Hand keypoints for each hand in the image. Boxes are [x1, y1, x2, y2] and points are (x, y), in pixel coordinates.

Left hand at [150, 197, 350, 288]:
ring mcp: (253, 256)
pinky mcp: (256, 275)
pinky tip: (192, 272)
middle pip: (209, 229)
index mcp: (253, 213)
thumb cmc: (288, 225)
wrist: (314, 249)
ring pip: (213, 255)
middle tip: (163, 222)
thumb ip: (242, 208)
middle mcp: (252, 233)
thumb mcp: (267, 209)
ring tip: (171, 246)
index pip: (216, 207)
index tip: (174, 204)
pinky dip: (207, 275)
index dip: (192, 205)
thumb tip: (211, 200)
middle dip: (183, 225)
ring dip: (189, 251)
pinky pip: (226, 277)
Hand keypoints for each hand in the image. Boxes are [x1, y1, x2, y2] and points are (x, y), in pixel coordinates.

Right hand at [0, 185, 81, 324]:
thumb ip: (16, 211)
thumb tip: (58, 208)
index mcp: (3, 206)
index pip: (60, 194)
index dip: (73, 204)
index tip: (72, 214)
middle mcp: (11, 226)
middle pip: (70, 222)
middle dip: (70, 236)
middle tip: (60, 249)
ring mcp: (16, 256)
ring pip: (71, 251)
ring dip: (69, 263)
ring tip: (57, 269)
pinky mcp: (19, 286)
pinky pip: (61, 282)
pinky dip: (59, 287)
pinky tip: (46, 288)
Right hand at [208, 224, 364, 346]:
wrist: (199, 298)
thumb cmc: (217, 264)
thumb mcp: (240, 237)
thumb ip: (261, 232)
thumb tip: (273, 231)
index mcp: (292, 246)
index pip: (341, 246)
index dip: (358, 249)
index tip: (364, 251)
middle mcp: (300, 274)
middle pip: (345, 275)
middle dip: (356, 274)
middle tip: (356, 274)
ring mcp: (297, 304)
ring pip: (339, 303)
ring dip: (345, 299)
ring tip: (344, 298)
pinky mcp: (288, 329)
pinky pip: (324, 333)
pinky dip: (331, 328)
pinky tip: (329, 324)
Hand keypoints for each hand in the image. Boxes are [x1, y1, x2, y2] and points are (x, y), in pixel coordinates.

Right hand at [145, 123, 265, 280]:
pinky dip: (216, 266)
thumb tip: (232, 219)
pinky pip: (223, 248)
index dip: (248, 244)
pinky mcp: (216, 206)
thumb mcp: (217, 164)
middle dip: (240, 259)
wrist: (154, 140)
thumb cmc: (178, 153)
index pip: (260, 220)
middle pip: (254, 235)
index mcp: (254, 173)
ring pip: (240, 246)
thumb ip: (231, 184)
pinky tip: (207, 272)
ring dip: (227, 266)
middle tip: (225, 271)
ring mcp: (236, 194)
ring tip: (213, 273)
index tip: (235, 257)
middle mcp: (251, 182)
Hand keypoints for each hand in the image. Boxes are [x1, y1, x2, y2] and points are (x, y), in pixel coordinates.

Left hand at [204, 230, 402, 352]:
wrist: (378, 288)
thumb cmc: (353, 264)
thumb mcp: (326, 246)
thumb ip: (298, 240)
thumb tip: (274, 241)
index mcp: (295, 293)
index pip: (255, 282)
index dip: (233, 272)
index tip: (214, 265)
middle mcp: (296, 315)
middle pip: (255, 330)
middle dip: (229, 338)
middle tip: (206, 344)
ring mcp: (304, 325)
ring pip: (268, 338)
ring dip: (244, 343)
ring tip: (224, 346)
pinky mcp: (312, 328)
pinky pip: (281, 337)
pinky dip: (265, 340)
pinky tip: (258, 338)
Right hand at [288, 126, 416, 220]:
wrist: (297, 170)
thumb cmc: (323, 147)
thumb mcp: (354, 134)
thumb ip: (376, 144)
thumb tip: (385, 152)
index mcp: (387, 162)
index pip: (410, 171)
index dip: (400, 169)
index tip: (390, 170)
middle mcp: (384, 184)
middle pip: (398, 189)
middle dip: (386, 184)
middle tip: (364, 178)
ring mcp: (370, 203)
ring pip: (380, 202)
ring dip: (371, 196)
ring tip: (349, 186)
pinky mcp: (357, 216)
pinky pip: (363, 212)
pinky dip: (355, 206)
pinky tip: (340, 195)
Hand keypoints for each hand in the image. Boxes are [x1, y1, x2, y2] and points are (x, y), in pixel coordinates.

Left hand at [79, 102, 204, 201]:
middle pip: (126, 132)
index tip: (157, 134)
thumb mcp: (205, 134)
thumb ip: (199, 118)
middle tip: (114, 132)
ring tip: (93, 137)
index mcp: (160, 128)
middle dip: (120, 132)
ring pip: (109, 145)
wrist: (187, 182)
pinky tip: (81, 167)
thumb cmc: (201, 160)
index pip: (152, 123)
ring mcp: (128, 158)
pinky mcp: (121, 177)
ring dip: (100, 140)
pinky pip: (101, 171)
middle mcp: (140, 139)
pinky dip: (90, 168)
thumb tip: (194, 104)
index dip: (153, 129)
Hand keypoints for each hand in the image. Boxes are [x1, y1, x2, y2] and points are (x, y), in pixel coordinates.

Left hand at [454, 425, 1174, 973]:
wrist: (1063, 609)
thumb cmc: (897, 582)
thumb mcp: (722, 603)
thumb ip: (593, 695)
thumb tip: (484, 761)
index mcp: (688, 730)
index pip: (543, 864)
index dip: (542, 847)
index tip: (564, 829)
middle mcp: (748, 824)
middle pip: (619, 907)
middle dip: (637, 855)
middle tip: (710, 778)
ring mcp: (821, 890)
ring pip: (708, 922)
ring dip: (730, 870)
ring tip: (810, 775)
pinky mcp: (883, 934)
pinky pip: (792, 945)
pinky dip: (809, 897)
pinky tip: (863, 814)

***

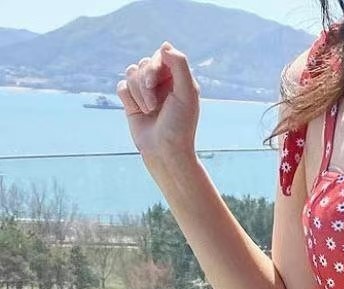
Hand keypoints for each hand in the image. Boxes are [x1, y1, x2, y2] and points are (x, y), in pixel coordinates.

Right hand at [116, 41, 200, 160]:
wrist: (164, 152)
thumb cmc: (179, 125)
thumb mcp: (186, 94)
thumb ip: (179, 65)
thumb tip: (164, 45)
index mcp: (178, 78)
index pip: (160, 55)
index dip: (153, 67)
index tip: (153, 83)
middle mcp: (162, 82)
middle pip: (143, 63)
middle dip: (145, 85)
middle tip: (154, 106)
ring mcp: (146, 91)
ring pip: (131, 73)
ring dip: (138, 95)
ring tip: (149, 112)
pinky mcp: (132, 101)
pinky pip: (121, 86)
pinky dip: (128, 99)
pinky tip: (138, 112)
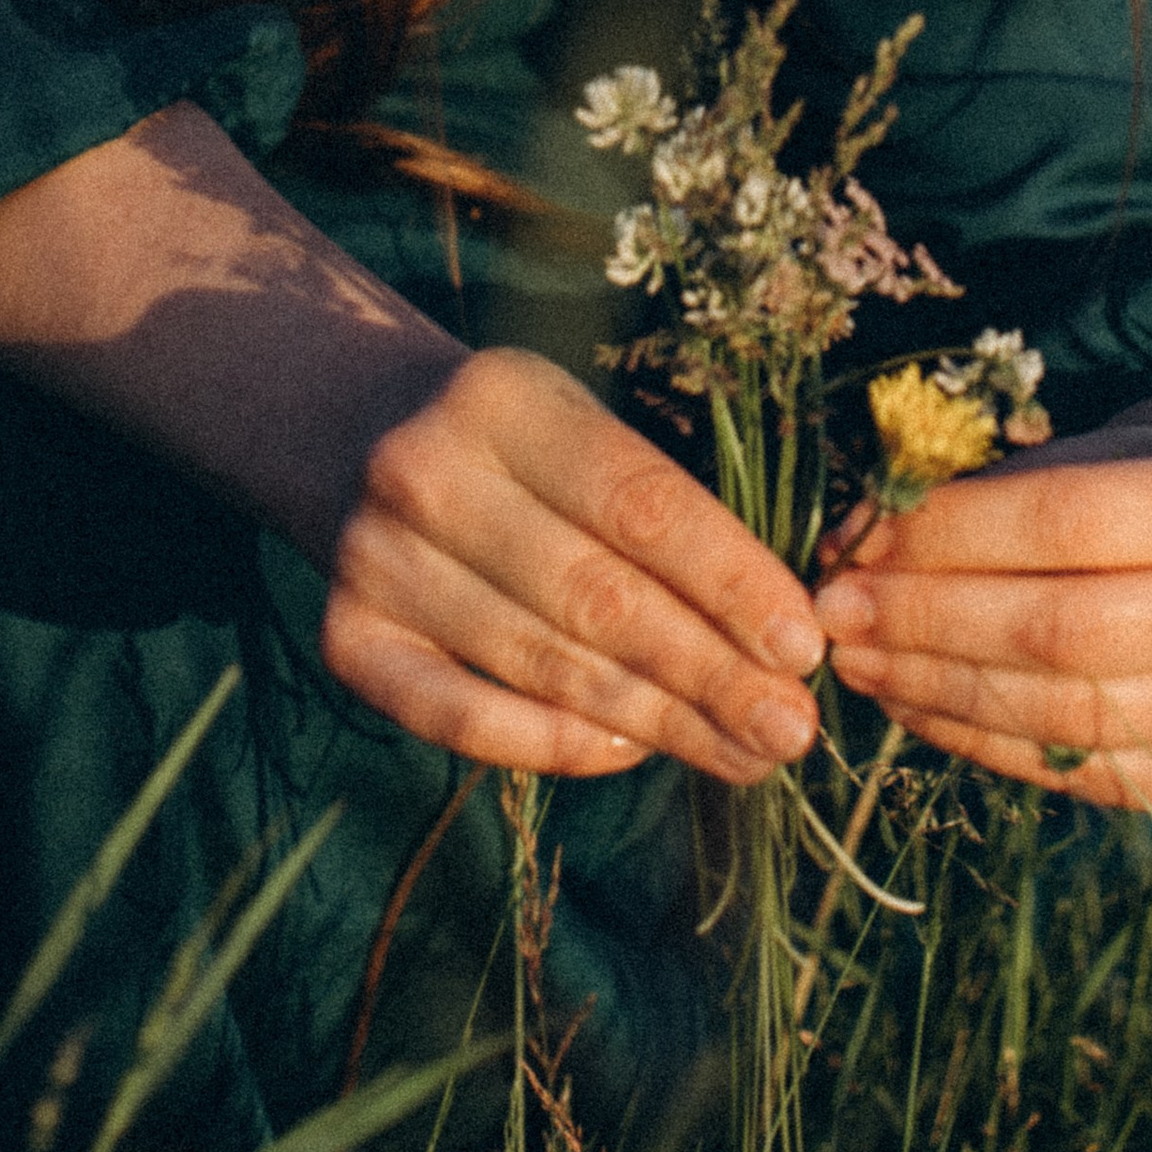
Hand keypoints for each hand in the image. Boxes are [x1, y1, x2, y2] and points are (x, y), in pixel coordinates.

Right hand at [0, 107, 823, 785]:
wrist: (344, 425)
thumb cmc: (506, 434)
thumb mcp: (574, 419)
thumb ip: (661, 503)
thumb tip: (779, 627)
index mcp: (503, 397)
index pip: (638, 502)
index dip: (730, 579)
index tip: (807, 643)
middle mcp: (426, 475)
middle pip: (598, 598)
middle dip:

***

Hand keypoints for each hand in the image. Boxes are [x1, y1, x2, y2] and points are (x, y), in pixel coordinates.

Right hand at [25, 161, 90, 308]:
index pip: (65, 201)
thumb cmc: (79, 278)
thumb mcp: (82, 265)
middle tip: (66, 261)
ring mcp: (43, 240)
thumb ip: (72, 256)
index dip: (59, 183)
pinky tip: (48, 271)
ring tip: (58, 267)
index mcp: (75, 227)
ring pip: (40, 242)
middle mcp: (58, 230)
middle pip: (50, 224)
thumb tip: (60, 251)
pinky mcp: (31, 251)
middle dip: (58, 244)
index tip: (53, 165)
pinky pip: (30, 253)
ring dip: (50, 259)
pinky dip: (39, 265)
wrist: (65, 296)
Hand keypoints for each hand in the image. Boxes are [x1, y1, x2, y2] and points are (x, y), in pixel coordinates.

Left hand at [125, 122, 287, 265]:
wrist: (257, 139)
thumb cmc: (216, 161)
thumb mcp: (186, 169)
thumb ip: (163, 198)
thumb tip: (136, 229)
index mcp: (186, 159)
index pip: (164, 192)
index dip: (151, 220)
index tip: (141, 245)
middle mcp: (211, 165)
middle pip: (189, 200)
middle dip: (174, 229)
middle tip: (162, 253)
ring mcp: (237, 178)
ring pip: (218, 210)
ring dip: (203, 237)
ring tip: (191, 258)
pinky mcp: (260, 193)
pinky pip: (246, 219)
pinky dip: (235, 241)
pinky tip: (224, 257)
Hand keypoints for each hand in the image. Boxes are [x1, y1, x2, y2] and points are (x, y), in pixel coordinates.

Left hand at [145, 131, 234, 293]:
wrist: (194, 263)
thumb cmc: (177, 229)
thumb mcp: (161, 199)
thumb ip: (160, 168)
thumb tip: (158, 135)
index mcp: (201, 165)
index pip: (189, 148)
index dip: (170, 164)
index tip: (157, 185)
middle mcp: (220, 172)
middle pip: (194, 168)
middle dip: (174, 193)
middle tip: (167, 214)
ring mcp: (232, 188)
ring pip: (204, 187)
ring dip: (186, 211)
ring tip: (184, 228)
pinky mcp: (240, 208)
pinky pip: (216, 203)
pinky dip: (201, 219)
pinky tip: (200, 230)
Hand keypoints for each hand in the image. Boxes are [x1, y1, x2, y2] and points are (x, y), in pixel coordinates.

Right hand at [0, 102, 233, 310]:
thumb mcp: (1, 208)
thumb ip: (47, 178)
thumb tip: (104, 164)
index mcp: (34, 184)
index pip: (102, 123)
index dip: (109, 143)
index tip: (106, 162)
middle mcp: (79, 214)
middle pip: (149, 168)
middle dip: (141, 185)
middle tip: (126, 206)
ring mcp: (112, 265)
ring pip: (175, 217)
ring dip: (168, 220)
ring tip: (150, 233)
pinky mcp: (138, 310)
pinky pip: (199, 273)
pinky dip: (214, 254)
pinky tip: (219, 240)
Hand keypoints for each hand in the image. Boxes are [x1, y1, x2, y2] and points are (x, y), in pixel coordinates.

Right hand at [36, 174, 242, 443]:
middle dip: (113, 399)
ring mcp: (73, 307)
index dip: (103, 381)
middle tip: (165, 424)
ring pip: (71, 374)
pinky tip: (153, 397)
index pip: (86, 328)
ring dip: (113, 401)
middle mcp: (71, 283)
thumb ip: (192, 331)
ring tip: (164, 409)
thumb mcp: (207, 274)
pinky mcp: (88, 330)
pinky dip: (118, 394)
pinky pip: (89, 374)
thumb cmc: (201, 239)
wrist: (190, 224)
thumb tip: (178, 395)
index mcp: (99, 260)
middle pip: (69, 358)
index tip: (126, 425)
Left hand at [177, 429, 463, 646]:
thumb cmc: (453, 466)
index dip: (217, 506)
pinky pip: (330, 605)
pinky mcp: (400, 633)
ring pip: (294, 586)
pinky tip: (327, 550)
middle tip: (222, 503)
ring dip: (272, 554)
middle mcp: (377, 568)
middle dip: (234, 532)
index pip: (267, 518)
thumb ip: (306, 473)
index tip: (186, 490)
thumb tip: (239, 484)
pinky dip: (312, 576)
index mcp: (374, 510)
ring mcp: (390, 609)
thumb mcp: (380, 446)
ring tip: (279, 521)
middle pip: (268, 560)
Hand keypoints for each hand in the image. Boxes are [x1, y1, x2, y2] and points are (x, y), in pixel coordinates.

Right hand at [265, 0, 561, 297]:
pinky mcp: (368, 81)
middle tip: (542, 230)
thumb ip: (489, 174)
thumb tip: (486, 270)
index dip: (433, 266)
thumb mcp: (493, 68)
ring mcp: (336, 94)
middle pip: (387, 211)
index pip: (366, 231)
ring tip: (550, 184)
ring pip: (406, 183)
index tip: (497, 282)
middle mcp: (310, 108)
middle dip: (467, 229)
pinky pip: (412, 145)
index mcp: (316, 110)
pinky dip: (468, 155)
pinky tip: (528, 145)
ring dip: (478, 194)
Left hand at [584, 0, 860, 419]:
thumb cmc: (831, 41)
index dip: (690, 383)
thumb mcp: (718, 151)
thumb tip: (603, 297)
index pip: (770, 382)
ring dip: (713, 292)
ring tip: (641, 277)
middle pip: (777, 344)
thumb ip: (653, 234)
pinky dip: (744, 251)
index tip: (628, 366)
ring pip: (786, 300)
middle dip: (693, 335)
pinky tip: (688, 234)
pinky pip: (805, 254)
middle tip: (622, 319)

***

PROBLEM: Which lines above run from the one containing "middle dip: (58, 244)" down to the one containing "ring mcp: (237, 178)"? Repeat exactly those, both ends included, and nothing else.

TASK SOLUTION:
middle dip: (58, 244)
index tip: (53, 165)
pinky pip: (30, 253)
ring dip: (50, 259)
pinky dip: (39, 265)
wrist: (65, 296)
Hand keypoints for each hand in the image. Boxes are [x1, y1, x2, y2] and points are (x, y), in pixel coordinates.

Left hand at [125, 122, 287, 265]:
wrist: (257, 139)
thumb cmc: (216, 161)
thumb mcp: (186, 169)
thumb ip: (163, 198)
thumb tip: (136, 229)
index mcp: (186, 159)
index pip: (164, 192)
index dip: (151, 220)
index tip: (141, 245)
middle mcp: (211, 165)
middle pip: (189, 200)
middle dip: (174, 229)
middle tip: (162, 253)
ring mcp: (237, 178)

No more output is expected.